Synopses & Reviews
From the author of the acclaimed national bestseller Amagansett
comes an even more remarkable novel set in the Tuscan hills: the story of two murders, four hundred years apart and the ties that bind them together.
Adam Banting, a somewhat aimless young scholar at Cambridge University, is called to his professor's office one afternoon and assigned a special summer project: to write a scholarly monograph about a famous garden built in the 1500s. Dedicated to the memory of Signor Docci's dead wife, the garden is a mysterious world of statues, grottoes, meandering rills, and classical inscriptions. But during his three-week sojourn at the villa, Adam comes to suspect that clues to a murder are buried in the strange iconography of the garden: the long-dead Signor Docci most likely killed his wife and filled her memorial garden with pointers as to both the method and the motive of his crime.
As the mystery of the garden unfolds, Adam finds himself drawn into a parallel intrigue. Through his evolving relationship with the lady of the house the ailing, seventy-something Signora Docci he finds clues to yet another possible murder, this one much more recent. The signora's eldest son was shot by Nazi officers on the third floor of the villa, and her husband, now dead, insisted that the area be sealed and preserved forever. Like the garden, the third-floor rooms are frozen in time. Delving into his subject, Adam begins to suspect that his summer project might be a setup. Is he really just the naive student, stumbling upon clues, or is Signora Docci using him to discover for herself the true meaning of the villa's murderous past?

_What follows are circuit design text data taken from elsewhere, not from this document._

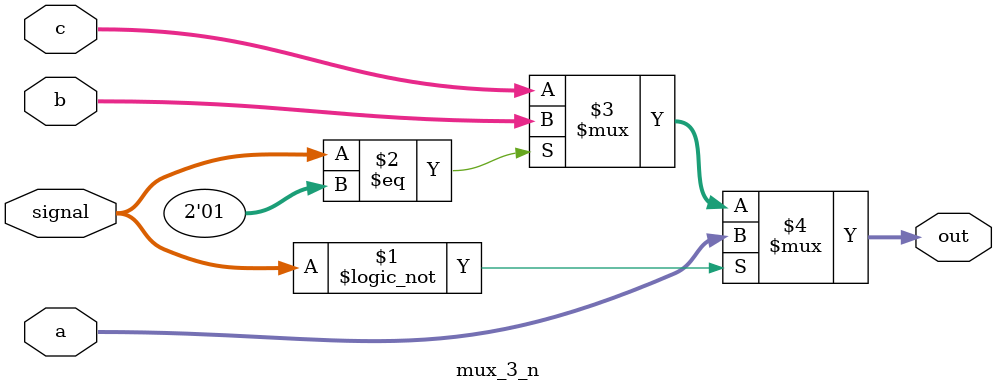
<source format=v>
`timescale 1ns / 1ps
module mux_3_n(
    input [1: 0] signal,
    input [31: 0] a, b, c,

    output [31: 0] out
);

assign out = (signal == 2'b00) ? a :
             (signal == 2'b01) ? b : c;


endmodule

</source>
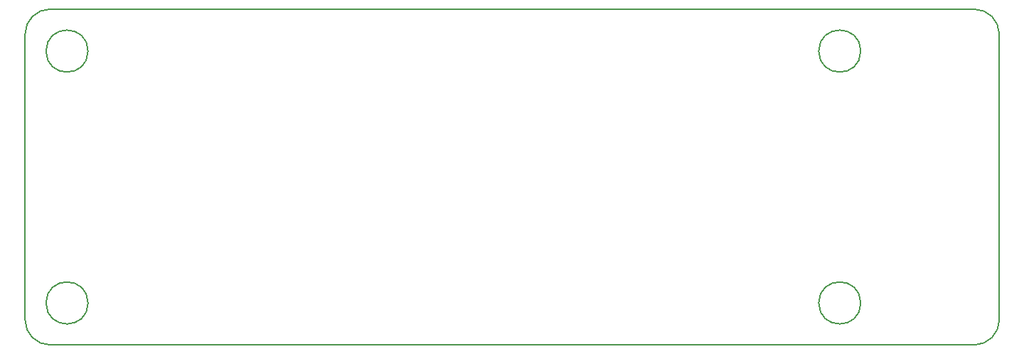
<source format=gm1>
G04 #@! TF.GenerationSoftware,KiCad,Pcbnew,(5.1.2-1)-1*
G04 #@! TF.CreationDate,2019-09-23T09:48:08+02:00*
G04 #@! TF.ProjectId,briefkastensensor,62726965-666b-4617-9374-656e73656e73,rev?*
G04 #@! TF.SameCoordinates,Original*
G04 #@! TF.FileFunction,Profile,NP*
%FSLAX46Y46*%
G04 Gerber Fmt 4.6, Leading zero omitted, Abs format (unit mm)*
G04 Created by KiCad (PCBNEW (5.1.2-1)-1) date 2019-09-23 09:48:08*
%MOMM*%
%LPD*%
G04 APERTURE LIST*
%ADD10C,0.150000*%
G04 APERTURE END LIST*
D10*
X103000000Y-107500000D02*
G75*
G02X100000000Y-104500000I0J3000000D01*
G01*
X100000000Y-70500000D02*
G75*
G02X103000000Y-67500000I3000000J0D01*
G01*
X216000000Y-104500000D02*
G75*
G02X213000000Y-107500000I-3000000J0D01*
G01*
X213000000Y-67500000D02*
G75*
G02X216000000Y-70500000I0J-3000000D01*
G01*
X199500000Y-72500000D02*
G75*
G03X199500000Y-72500000I-2500000J0D01*
G01*
X199500000Y-102500000D02*
G75*
G03X199500000Y-102500000I-2500000J0D01*
G01*
X107500000Y-102500000D02*
G75*
G03X107500000Y-102500000I-2500000J0D01*
G01*
X107500000Y-72500000D02*
G75*
G03X107500000Y-72500000I-2500000J0D01*
G01*
X100000000Y-104500000D02*
X100000000Y-70500000D01*
X213000000Y-107500000D02*
X103000000Y-107500000D01*
X216000000Y-70500000D02*
X216000000Y-104500000D01*
X103000000Y-67500000D02*
X213000000Y-67500000D01*
M02*

</source>
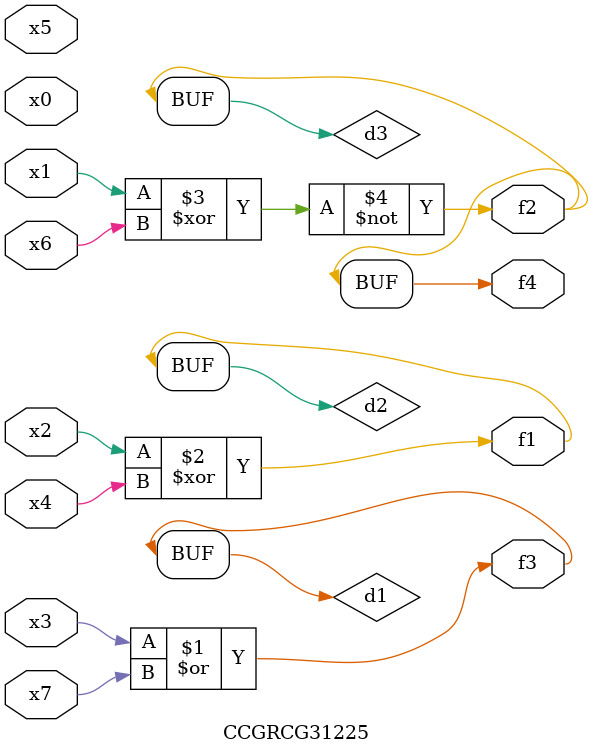
<source format=v>
module CCGRCG31225(
	input x0, x1, x2, x3, x4, x5, x6, x7,
	output f1, f2, f3, f4
);

	wire d1, d2, d3;

	or (d1, x3, x7);
	xor (d2, x2, x4);
	xnor (d3, x1, x6);
	assign f1 = d2;
	assign f2 = d3;
	assign f3 = d1;
	assign f4 = d3;
endmodule

</source>
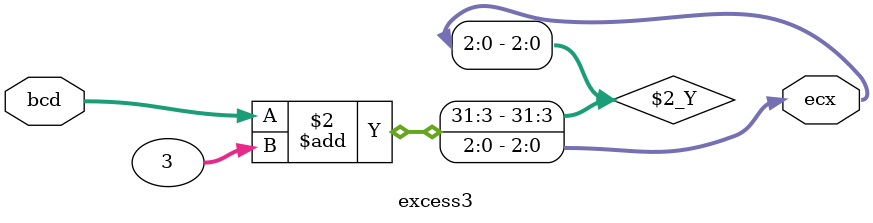
<source format=v>
`timescale 1ns / 1ps


module excess3(bcd,ecx);
input [2:0] bcd;
output reg [2:0] ecx;

always @(bcd) 
    ecx = bcd +3;
 

endmodule

</source>
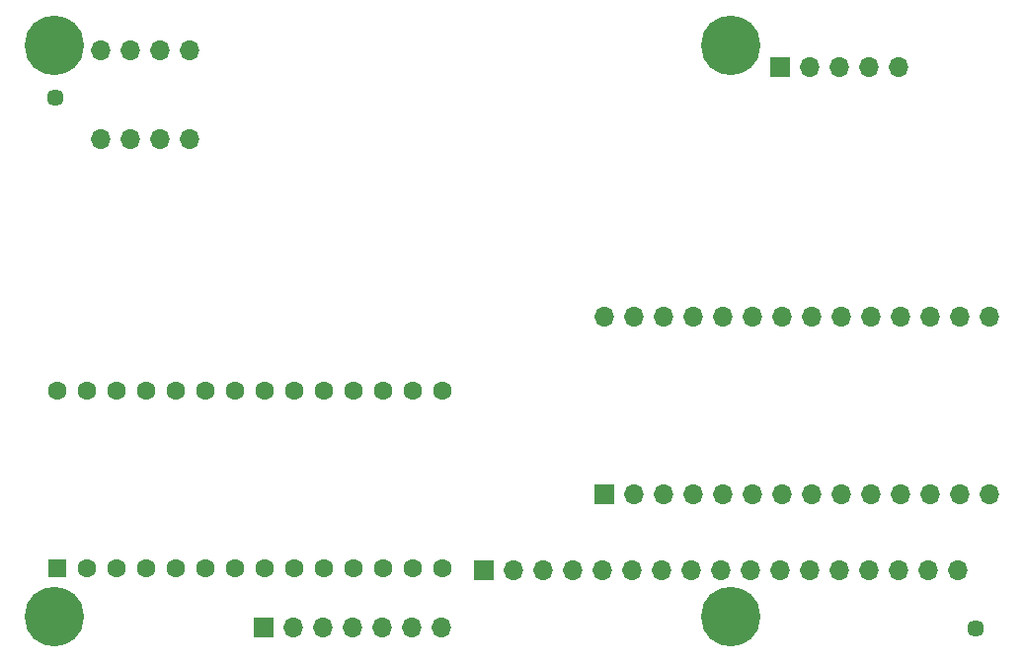
<source format=gbr>
%TF.GenerationSoftware,KiCad,Pcbnew,9.0.0*%
%TF.CreationDate,2025-03-24T16:34:57+00:00*%
%TF.ProjectId,SimplifiedInstallModule,53696d70-6c69-4666-9965-64496e737461,01*%
%TF.SameCoordinates,Original*%
%TF.FileFunction,Soldermask,Bot*%
%TF.FilePolarity,Negative*%
%FSLAX46Y46*%
G04 Gerber Fmt 4.6, Leading zero omitted, Abs format (unit mm)*
G04 Created by KiCad (PCBNEW 9.0.0) date 2025-03-24 16:34:57*
%MOMM*%
%LPD*%
G01*
G04 APERTURE LIST*
G04 Aperture macros list*
%AMRoundRect*
0 Rectangle with rounded corners*
0 $1 Rounding radius*
0 $2 $3 $4 $5 $6 $7 $8 $9 X,Y pos of 4 corners*
0 Add a 4 corners polygon primitive as box body*
4,1,4,$2,$3,$4,$5,$6,$7,$8,$9,$2,$3,0*
0 Add four circle primitives for the rounded corners*
1,1,$1+$1,$2,$3*
1,1,$1+$1,$4,$5*
1,1,$1+$1,$6,$7*
1,1,$1+$1,$8,$9*
0 Add four rect primitives between the rounded corners*
20,1,$1+$1,$2,$3,$4,$5,0*
20,1,$1+$1,$4,$5,$6,$7,0*
20,1,$1+$1,$6,$7,$8,$9,0*
20,1,$1+$1,$8,$9,$2,$3,0*%
G04 Aperture macros list end*
%ADD10RoundRect,0.250000X0.550000X-0.550000X0.550000X0.550000X-0.550000X0.550000X-0.550000X-0.550000X0*%
%ADD11C,1.600000*%
%ADD12C,1.448000*%
%ADD13C,5.100000*%
%ADD14R,1.700000X1.700000*%
%ADD15O,1.700000X1.700000*%
G04 APERTURE END LIST*
D10*
X101518861Y-113939621D03*
D11*
X104058861Y-113939621D03*
X106598861Y-113939621D03*
X109138861Y-113939621D03*
X111678861Y-113939621D03*
X114218861Y-113939621D03*
X116758861Y-113939621D03*
X119298861Y-113939621D03*
X121838861Y-113939621D03*
X124378861Y-113939621D03*
X126918861Y-113939621D03*
X129458861Y-113939621D03*
X131998861Y-113939621D03*
X134538861Y-113939621D03*
X134538861Y-98699621D03*
X131998861Y-98699621D03*
X129458861Y-98699621D03*
X126918861Y-98699621D03*
X124378861Y-98699621D03*
X121838861Y-98699621D03*
X119298861Y-98699621D03*
X116758861Y-98699621D03*
X114218861Y-98699621D03*
X111678861Y-98699621D03*
X109138861Y-98699621D03*
X106598861Y-98699621D03*
X104058861Y-98699621D03*
X101518861Y-98699621D03*
D12*
X101391861Y-73561625D03*
D13*
X101290900Y-118059600D03*
X159290857Y-69059621D03*
D12*
X180290900Y-119059621D03*
D13*
X101290790Y-69059560D03*
X159290857Y-118059621D03*
D14*
X119290857Y-119019621D03*
D15*
X121830857Y-119019621D03*
X124370857Y-119019621D03*
X126910857Y-119019621D03*
X129450857Y-119019621D03*
X131990857Y-119019621D03*
X134530857Y-119019621D03*
D14*
X148500857Y-107589621D03*
D15*
X151040857Y-107589621D03*
X153580857Y-107589621D03*
X156120857Y-107589621D03*
X158660857Y-107589621D03*
X161200857Y-107589621D03*
X163740857Y-107589621D03*
X166280857Y-107589621D03*
X168820857Y-107589621D03*
X171360857Y-107589621D03*
X173900857Y-107589621D03*
X176440857Y-107589621D03*
X178980857Y-107589621D03*
X181520857Y-107589621D03*
X112940857Y-69489621D03*
X110400857Y-69489621D03*
X107860857Y-69489621D03*
X105320857Y-69489621D03*
D14*
X138150857Y-114059621D03*
D15*
X140690857Y-114059621D03*
X143230857Y-114059621D03*
X145770857Y-114059621D03*
X148310857Y-114059621D03*
X150850857Y-114059621D03*
X153390857Y-114059621D03*
X155930857Y-114059621D03*
X158470857Y-114059621D03*
X161010857Y-114059621D03*
X163550857Y-114059621D03*
X166090857Y-114059621D03*
X168630857Y-114059621D03*
X171170857Y-114059621D03*
X173710857Y-114059621D03*
X176250857Y-114059621D03*
X178790857Y-114059621D03*
X105320857Y-77109621D03*
X107860857Y-77109621D03*
X110400857Y-77109621D03*
X112940857Y-77109621D03*
X181520857Y-92349621D03*
X178980857Y-92349621D03*
X176440857Y-92349621D03*
X173900857Y-92349621D03*
X171360857Y-92349621D03*
X168820857Y-92349621D03*
X166280857Y-92349621D03*
X163740857Y-92349621D03*
X161200857Y-92349621D03*
X158660857Y-92349621D03*
X156120857Y-92349621D03*
X153580857Y-92349621D03*
X151040857Y-92349621D03*
X148500857Y-92349621D03*
D14*
X163550857Y-70879621D03*
D15*
X166090857Y-70879621D03*
X168630857Y-70879621D03*
X171170857Y-70879621D03*
X173710857Y-70879621D03*
M02*

</source>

"Two murders committed 400 years apart form the core of British author Mills's outstanding second novel (after Amagansett, which won a CWA Dagger Award). In 1958, Cambridge undergraduate Adam Strickland, who's studying a curious Tuscan Renaissance garden for his art history thesis, is equally intrigued by both the garden of the Villa Docci estate and its elderly owner, Signora Francesca Docci. Built by the villa's first owner, Federico Docci, in 1577, the garden was intended as a memorial to his wife, Flora, who died when she was only 25. In the course of his research, Adam begins to sense that events, both past and present, are not as clear-cut as they appear. In particular, he discovers that there are several versions of the death of Signora Docci's oldest son, Emilio, who was shot by the villa's German occupiers at the end of WWII. Adam is hailed by all when he comes up with a novel theory explaining Flora's death in 1548, but when he begins to speculate on Emilio's demise, he finds himself in serious danger. This engrossing literary novel, like Amagansett, deserves to be a bestseller." Publishers Weekly (Starred Review) (Copyright Reed Business Information, Inc.)
"A murder puzzle wrapped around a literary deconstruction grounded in a perceptive study of seduction and survival. Sublime." Kirkus Reviews
"Mills follows his debut novel...with another deftly plotted and suspenseful tale full of entertaining characters and set in a marvelously sensual locale. Readers who enjoyed his first book will not be disappointed. Highly recommended." Library Journal
"This sort of jumping between historical and contemporary crimes has become commonplace...in highbrow literary thrillers, but Mills uses the technique effectively....[T]here is plenty here to captivate those who like high culture mixed with high crime (fans of Iain Pears, for example)." Booklist
Set in the Tuscan hills, this new work by the bestselling author of Amagansett is the story of two murders, 400 years apart and the ties that bind them.
Young Cambridge scholar Adam Banting is in Tuscany, assigned to write a scholarly monograph about the famous Docci gardena mysterious world of statues, grottoes, meandering rills, and classical inscriptions. As his research deepens, Adam comes to suspect that buried in the gardens strange iconography is the key to uncovering a long-ago murder. But the ancient house holds its own secrets as well. And as Adam delves into his subject, he begins to suspect that he is being used to discover the true meaning of the villas murderous past.
About the Author
Mark Mills is a screenwriter whose first novel, Amagansett, was published in a dozen countries and received the British Crime Writers' Association John Creasey Memorial Dagger Award. A graduate of Cambridge University, he lives in Oxford with his wife and two children.